Time passed while they sat there in Thad’s room and talked. Hugh was compelled to relate every little incident over again, and amidst all sorts of comments on the part of the other. Finally Hugh said it was now a quarter to ten, and that they might as well be starting out, which they proceeded to do most eagerly indeed.
WHEN THE WIZARD WAVED HIS WAND
“Don’t forget for a minute,” cautioned Hugh, as they started on their way toward the humble cottage home of Matilda and her husband, “that Brother Lu asked us to act quite natural when we came along.”

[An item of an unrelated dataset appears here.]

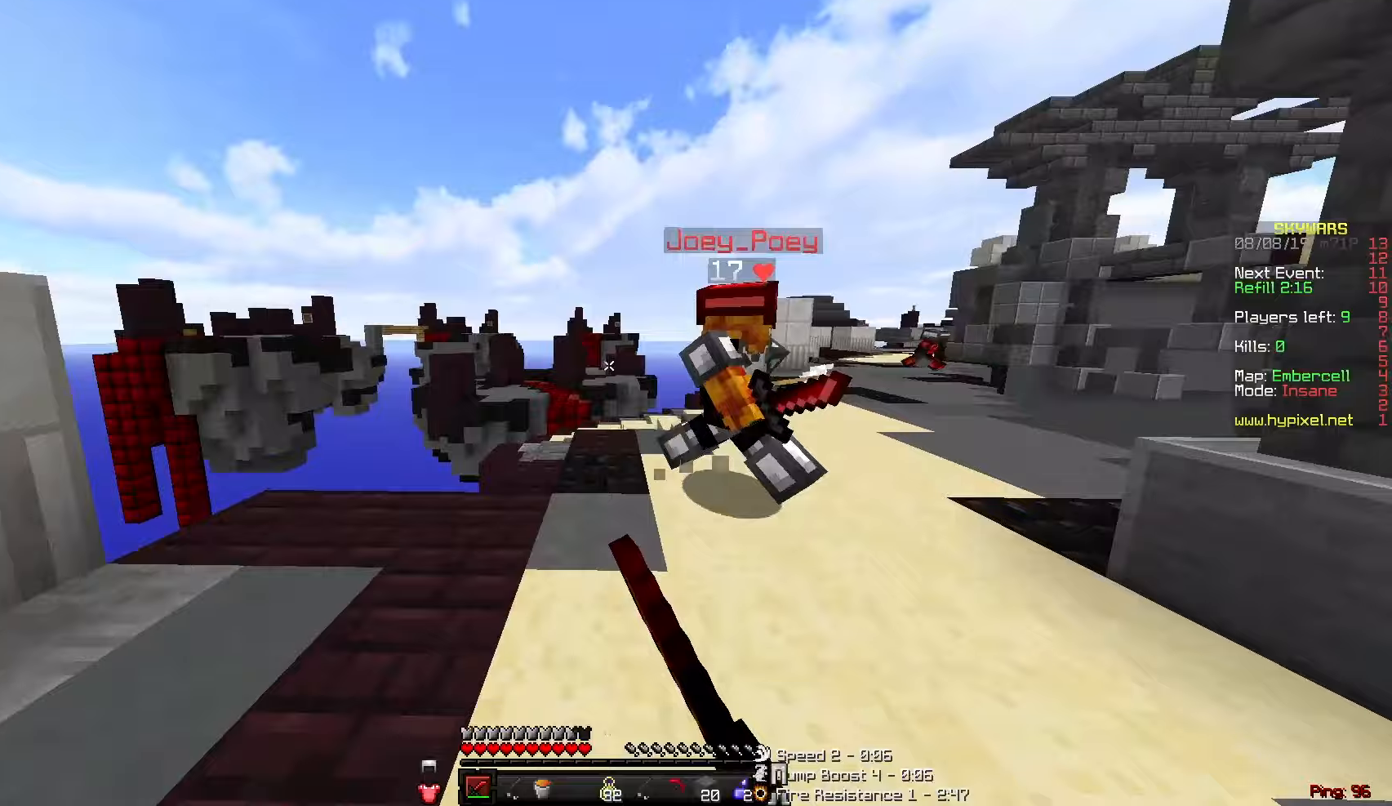
Gameplay with keyboard and mouse; each line is a JSON object with the keys and mouse buttons held at the frame after it (dt_ms = milliseconds from this image to that frame). "events" lists presses ("down") and releases ("up") of "a", "d", "s", "sneak", "w", "mouse_left" and "mouse_right" between this image and that frame as [ms after this image, input, new state], when the widget could be followed in between. "mouse_left", "mouse_right" = the "left", "right" buttons of the "mouse" list. No other keys are recorded. Fast repeated clicks can show as one long hold. Mouse movement is not recorded. Key names are as the overlay labels them; some are game actions (e.g. jump) rather than physical keys.
{"dt_ms": 67, "keys": ["d", "w"], "mouse": ["left"], "events": []}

“I’m on,” responded Thad, though it was only with the greatest difficulty that he seemed able to repress the glow in his eyes that told of secret joy. “He means by that, you are to ask Matilda whether she’s ready for another batch of sewing stuff that both of our mothers have ready, which I happen to know is the case. And then I suppose Brother Lu will ask us to join them on their little holiday outing, since he’s made himself master of ceremonies for today. Say, will a hungry fish snap at an angleworm when it’s dangled just in front of its nose? Well, we’ll thank Brother Lu for being so kind, and as we have nothing else to do we’ll accept with celerity, eh, Hugh? Is that the programme?”
So talking and laughing, they walked on. Soon they arrived at the cottage, where they found the three inmates just getting ready to start forth. Matilda had a covered basket already packed. She welcomed the two lads with a happy smile. Birthdays came and went in her life just as they did with other people, only as a rule there was scant reason to celebrate them, save as they marked the fact that Matilda was “getting old.”
But somehow the presence of cheery Brother Lu seemed to have started something. Possibly, although Matilda could not dream of what was coming, some intuition caused her to feel that this day was to be different from any other in her past. A sense of something good impending may have thrilled her poor pulses, though if asked why she found any particular reason for smiling, and throwing off her yoke of worry for a brief spell, she could have given no intelligent answer.
Brother Lu bustled up. He seemed very important, indeed.
“Glad to see you, boys,” he said, holding out his hand, which Thad actually seized eagerly; although just a few hours before he had been telling himself how delighted he would be to form one of a party of determined fellows who might visit the Hosmer cottage at midnight, and warn the ex-hobo to clear out of the neighborhood on penalty of having something decidedly unpleasant happen to him if he refused. But then that was before Thad had heard the wonderful story which Hugh unleashed, and fired at him as he sat there gaping and listening and slyly pinching his thigh so as to learn whether he were awake, or asleep and dreaming.